ABSTRACT

In the last twenty years vibration-based methods for Structural Health Monitoring (SHM) have received increasing attention by both academics and operators, due to undoubtable advantages they provide for damage identification purposes. These are mainly related to the capability of providing continuous information about the global state of the structure without a prior knowledge about the location of possible damages and without the need to access the damaged portion of the structure. These methods rely on the fact that a damage inducing a loss of stiffness results in a change of the dynamic behavior therefore, structural responses to forced or ambient vibrations can be used to retrieve information about these changes. Despite the large amount of literature published on these methods, their experimental validation is often limited to highly controlled laboratory conditions or numerical simulations. The validation of the algorithms on real damaged structures is often hampered by the unavailability of data and this constitutes indeed a challenge for the implementation of these techniques at the operational level. In the first part of this paper the possible drawbacks related to the effect of uncertainties related to the effect of environmental sources, noise in hardware systems for the acquisition and transmission of structural responses and approximations in the adopted models.
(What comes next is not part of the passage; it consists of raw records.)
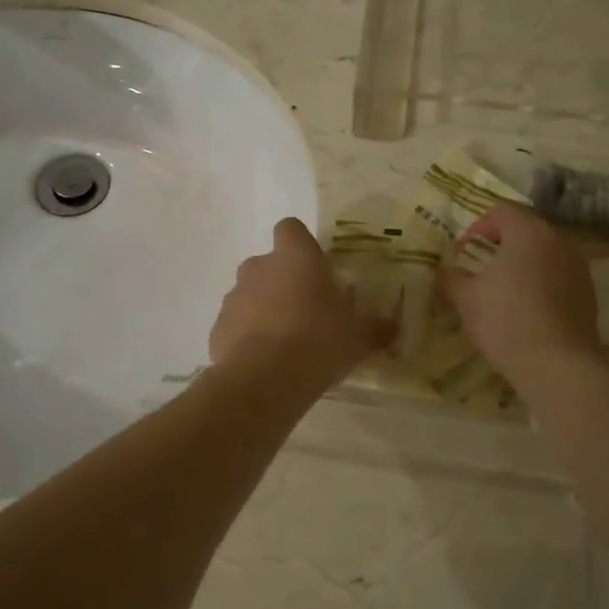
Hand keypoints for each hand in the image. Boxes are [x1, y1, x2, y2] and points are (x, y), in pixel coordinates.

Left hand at [210, 218, 394, 389]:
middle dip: (284, 283)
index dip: (301, 244)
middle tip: (307, 313)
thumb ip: (375, 327)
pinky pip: (236, 326)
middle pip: (269, 264)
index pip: (291, 228)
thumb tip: (391, 327)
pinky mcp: (217, 328)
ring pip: (250, 295)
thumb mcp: (359, 337)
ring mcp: (233, 297)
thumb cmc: (319, 342)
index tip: (316, 268)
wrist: (265, 379)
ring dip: (264, 311)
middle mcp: (259, 267)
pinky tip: (265, 364)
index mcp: (295, 257)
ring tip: (286, 344)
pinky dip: (247, 338)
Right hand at [440, 206, 600, 383]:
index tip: (462, 253)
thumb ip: (451, 278)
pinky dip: (541, 284)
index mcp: (529, 232)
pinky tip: (526, 310)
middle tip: (479, 268)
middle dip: (500, 245)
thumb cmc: (505, 320)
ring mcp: (579, 268)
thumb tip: (445, 272)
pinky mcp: (589, 295)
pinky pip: (559, 278)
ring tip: (503, 290)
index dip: (477, 227)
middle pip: (526, 230)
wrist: (556, 365)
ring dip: (523, 265)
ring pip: (545, 255)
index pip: (501, 212)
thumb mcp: (465, 298)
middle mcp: (559, 241)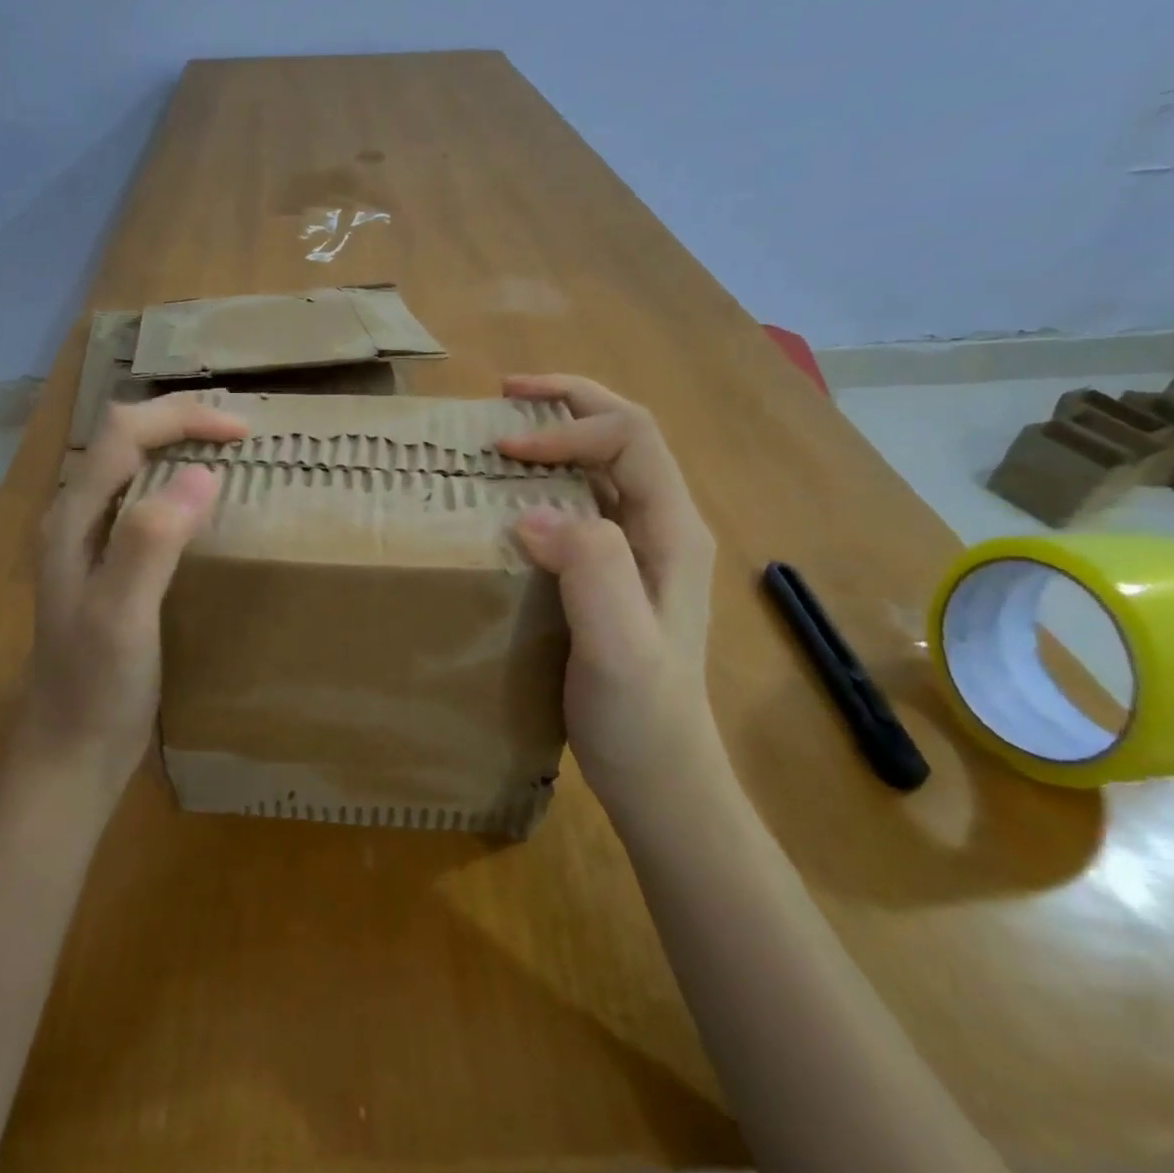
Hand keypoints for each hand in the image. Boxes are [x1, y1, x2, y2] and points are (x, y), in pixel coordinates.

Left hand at [22, 394, 247, 798]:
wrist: (71, 751)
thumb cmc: (94, 687)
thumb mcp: (123, 614)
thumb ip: (151, 540)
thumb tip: (204, 473)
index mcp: (73, 518)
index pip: (124, 433)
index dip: (183, 417)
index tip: (243, 433)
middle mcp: (75, 518)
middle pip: (123, 439)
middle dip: (179, 422)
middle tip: (238, 435)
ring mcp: (89, 543)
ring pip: (132, 467)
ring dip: (177, 447)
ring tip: (227, 456)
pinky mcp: (108, 567)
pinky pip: (142, 502)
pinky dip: (177, 486)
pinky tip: (203, 509)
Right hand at [496, 374, 718, 789]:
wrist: (661, 778)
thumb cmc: (641, 716)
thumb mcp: (618, 646)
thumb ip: (590, 569)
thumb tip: (531, 512)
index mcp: (671, 530)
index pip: (629, 438)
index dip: (566, 429)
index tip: (504, 449)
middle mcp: (660, 528)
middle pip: (623, 435)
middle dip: (567, 404)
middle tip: (504, 394)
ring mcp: (638, 552)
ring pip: (601, 467)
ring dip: (556, 437)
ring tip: (502, 433)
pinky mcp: (611, 575)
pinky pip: (580, 505)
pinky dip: (545, 482)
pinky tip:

Another aspect that has slow down the practical diffusion of these methods, and generally of SHM techniques, is the difficulty to quantify their benefits prior to their implementation. This has sometime restraint the operators from investing on them, despite the several advantages these systems offer in terms of maintenance optimization and emergency management. In the paper some recent research efforts on several aspects related to the development and implementation of these methods are illustrated.